I need to conduct state level analysis using individual level data. In order to achieve this I need to create a state-level, continuous variable that contains the number of observations by state and year. I also need to calculate a growth variable at the state level between two time points (1970) and (1980). But, I am struggling to create a state level variable in an individual-level dataset.
I am using Stata 16.1 on a Mac OS Catalina version. 10.15.5
I am using IPUMS microdata provided by IPUMS, which are individual level data. IPUMS provides one percent samples of the U.S. Census which is collected every ten years. My current dataset includes the years 1940, 1960, 1970, 1980, 2000, and 2010. My research is about Black educators, as such my dataset is restricted to observations identified as “Black” as defined by the census year and respondents with the occ1950 occupation code for “teacher”, and I further restricted it to individuals aged 20 or above.
I have tried generating new variables for each state that contain the correct number of teachers with such code as:
Gen NY1970 = NY if year==1970.
Where NY is a dummy variable. All observations in the dataset are black teachers.

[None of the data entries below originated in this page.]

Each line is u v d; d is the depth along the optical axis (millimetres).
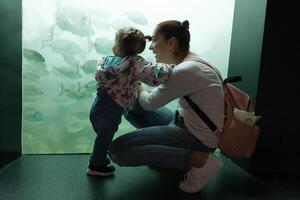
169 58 1714
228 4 2207
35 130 2111
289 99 1987
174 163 1719
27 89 2037
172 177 1935
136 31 1696
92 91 2129
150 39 1761
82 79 2100
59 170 1926
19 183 1733
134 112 1971
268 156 2055
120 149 1718
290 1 1832
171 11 2145
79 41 2039
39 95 2064
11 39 1791
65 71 2062
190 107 1661
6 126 1852
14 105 1925
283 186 1909
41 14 1952
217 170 1723
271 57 1894
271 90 1945
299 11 1857
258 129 1774
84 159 2113
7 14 1713
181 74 1569
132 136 1727
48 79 2053
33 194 1632
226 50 2285
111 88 1707
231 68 2232
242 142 1719
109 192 1712
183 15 2170
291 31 1878
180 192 1764
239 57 2125
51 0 1948
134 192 1730
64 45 2021
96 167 1871
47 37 1987
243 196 1765
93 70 2098
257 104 1946
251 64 1981
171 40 1656
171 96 1626
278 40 1875
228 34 2258
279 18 1844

I have dummy variables for years and states, but this code seems to generate a case of the variable for each observation as opposed to a state level variable.
I also have failed to generate a growth variable with such code as:
gen growth = 100 * (teacher70 - teacher80/teacher70)
I used a dummy variable for “teacher (which is everyone in the dataset) and then created dummy variables “teacher70” and “teacher80” for teachers in appropriate years.
For instance,
gen teacher70 = teacher if Y1970==1
However, the growth variable counted every observation in the dataset as missing data. I think it didn’t work because the dummy variables canceled each other out.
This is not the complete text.